I think therefore that the reason we are never shown anything is that Axl has some type of anxiety around releasing new music and that it extends to playing it live.
It doesn't seem a coincidence that he's always very keen for covers, or to guest on projects where he doesn't have to be the author of everything.
- A Private Eye
- Rep: 77
Re: Perfect Crime
Weren’t Atlas and Going Down listed several times?
We're largely saying the same thing Monkey.
In 2002, the album would've been released after the VMAs and the US tour would've continued.

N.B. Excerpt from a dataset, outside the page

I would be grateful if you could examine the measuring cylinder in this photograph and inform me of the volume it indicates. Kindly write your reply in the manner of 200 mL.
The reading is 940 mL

Same thing as what you're saying about Metallica.
The Rio show in 2001 Axl made a point of saying what he said in 2008. This is the album, next year is another album, we'll be back on another tour.

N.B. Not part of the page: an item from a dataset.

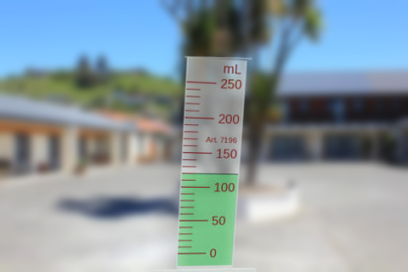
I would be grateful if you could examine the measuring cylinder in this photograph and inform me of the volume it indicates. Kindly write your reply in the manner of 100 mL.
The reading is 120 mL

But playing new songs live doesn't make sense unless you're releasing an album and they aren't.
elevendayempire wrote:On the other hand, this is why I'm utterly unbothered when people go "But we only have a five-year window before Axl's voice is out of commission they have to do an album NOW". Because if/when they do an album, it'll probably use the Chinese Democracy II vocal tracks, which were recorded – in some cases – back in 1999.
Yeah but that'd cover CD II.
If the 3rd album in the trilogy is incomplete, the vocals probably are too.
And if CD II is put on the shelf for politics or business reasons, we have nada.
I’m pretty sure Axl can still knock out strong vocals in the studio. Whether that can be replicated every night on an 18 month tour remains to be seen. However his stint with AC/DC if nothing else proves he still has the classic rasp when needed live, let alone a studio setting.